**Task objective**
Read through the material below and copy each line in which the word "trabajadores" occurs.

------------------------------

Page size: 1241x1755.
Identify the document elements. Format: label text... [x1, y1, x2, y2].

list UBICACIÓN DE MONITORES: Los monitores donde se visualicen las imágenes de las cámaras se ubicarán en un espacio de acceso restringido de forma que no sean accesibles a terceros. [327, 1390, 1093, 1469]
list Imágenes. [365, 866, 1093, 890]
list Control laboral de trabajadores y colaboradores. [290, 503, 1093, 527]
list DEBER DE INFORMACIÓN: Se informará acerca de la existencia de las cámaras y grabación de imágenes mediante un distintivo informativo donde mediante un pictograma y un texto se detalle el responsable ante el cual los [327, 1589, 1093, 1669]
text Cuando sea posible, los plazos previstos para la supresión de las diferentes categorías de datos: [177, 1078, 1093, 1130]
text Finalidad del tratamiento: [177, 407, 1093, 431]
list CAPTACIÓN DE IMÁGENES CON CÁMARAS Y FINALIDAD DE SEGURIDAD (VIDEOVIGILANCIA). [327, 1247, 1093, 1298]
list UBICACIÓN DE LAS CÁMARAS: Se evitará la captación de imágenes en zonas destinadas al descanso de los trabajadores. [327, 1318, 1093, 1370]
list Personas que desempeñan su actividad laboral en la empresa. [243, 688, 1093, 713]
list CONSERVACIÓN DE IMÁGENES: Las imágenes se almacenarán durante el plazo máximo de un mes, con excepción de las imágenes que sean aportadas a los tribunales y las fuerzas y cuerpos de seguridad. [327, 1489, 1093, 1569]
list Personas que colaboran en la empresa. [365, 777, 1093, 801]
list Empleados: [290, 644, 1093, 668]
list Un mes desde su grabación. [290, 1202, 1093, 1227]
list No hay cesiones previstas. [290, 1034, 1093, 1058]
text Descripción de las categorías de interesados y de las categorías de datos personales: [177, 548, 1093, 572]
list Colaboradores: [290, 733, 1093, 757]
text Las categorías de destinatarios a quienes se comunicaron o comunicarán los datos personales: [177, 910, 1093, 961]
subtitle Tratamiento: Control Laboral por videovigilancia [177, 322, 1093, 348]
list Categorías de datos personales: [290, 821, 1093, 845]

------------------------------

**Your solution**
list Control laboral de trabajadores y colaboradores. [290, 503, 1093, 527]
list UBICACIÓN DE LAS CÁMARAS: Se evitará la captación de imágenes en zonas destinadas al descanso de los trabajadores. [327, 1318, 1093, 1370]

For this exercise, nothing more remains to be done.